> Data for analysis

————————

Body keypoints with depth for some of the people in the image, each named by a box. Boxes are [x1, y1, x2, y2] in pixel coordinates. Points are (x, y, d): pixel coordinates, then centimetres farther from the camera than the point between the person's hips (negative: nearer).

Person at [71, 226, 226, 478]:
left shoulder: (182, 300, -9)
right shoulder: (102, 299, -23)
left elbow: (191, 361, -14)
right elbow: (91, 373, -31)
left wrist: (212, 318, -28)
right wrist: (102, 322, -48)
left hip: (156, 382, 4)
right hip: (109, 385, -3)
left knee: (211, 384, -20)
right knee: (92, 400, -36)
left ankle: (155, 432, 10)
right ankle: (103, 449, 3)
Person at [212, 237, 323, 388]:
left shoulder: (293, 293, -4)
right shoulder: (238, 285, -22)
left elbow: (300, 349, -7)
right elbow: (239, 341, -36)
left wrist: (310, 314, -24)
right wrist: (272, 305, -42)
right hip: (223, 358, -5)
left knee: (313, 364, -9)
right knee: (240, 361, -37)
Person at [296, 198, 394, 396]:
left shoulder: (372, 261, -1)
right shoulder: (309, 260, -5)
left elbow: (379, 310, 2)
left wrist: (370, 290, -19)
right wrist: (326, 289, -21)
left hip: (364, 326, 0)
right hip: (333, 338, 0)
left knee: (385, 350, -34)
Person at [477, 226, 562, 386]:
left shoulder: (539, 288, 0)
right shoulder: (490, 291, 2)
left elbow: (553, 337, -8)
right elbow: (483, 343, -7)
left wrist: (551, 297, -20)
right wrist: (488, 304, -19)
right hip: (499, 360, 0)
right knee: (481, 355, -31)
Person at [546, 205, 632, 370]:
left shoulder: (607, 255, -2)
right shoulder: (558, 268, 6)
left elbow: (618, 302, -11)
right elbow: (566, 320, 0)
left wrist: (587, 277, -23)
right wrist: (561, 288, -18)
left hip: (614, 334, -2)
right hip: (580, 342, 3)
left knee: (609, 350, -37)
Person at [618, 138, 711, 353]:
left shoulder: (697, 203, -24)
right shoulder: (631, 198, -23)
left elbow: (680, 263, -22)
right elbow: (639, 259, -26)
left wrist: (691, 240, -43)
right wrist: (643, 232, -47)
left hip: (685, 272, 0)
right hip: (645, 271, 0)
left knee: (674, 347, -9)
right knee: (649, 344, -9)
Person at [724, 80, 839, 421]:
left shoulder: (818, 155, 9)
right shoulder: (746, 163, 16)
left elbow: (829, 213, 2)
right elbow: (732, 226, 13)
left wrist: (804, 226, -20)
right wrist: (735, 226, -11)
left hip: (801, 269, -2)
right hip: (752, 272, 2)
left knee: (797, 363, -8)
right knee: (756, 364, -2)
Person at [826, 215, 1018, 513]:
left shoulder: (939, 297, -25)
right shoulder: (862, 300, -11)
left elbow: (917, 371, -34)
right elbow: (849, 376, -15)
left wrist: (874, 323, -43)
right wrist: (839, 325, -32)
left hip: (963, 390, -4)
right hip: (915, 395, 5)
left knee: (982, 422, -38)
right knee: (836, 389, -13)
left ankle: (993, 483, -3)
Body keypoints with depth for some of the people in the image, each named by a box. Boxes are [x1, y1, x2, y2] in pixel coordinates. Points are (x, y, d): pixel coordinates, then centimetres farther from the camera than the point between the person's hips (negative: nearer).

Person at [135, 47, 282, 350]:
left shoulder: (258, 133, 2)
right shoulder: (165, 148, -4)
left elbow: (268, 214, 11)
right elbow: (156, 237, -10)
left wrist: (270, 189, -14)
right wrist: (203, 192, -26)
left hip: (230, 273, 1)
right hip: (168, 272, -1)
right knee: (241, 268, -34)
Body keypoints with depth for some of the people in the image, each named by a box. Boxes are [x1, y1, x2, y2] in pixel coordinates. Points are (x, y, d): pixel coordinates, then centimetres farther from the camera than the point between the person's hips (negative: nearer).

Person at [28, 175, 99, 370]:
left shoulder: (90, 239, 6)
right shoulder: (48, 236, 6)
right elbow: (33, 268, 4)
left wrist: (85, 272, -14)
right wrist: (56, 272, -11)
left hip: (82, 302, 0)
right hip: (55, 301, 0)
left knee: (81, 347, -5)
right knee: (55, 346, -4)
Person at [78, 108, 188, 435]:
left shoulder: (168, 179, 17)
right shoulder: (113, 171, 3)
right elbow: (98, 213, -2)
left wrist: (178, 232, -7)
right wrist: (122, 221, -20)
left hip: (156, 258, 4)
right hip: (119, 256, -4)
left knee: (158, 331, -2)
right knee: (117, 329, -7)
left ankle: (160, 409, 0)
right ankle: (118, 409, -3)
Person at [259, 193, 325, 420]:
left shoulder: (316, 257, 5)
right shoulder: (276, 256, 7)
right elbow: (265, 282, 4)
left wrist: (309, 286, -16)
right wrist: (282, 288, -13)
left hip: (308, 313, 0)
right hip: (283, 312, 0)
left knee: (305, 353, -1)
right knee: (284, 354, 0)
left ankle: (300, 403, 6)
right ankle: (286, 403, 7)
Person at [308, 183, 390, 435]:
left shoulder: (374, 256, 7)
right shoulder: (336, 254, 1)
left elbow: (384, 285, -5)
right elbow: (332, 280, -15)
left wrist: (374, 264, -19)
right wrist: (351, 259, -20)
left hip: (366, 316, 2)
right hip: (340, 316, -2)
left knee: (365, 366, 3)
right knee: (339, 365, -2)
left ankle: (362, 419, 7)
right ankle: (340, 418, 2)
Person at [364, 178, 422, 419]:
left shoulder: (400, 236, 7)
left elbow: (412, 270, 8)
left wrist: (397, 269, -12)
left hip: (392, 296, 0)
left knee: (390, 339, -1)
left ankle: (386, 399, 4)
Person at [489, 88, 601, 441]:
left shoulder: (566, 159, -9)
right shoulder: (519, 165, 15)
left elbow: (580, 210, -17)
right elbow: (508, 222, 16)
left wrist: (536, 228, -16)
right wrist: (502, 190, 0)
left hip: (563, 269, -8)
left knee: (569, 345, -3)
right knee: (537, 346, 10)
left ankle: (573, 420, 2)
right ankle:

————————

> Action item
Could you show every line of the listing that holds the string "ankle"?

> Answer for the task
left ankle: (155, 432, 10)
right ankle: (103, 449, 3)
left ankle: (993, 483, -3)
left ankle: (160, 409, 0)
right ankle: (118, 409, -3)
left ankle: (300, 403, 6)
right ankle: (286, 403, 7)
left ankle: (362, 419, 7)
right ankle: (340, 418, 2)
left ankle: (386, 399, 4)
left ankle: (573, 420, 2)
right ankle:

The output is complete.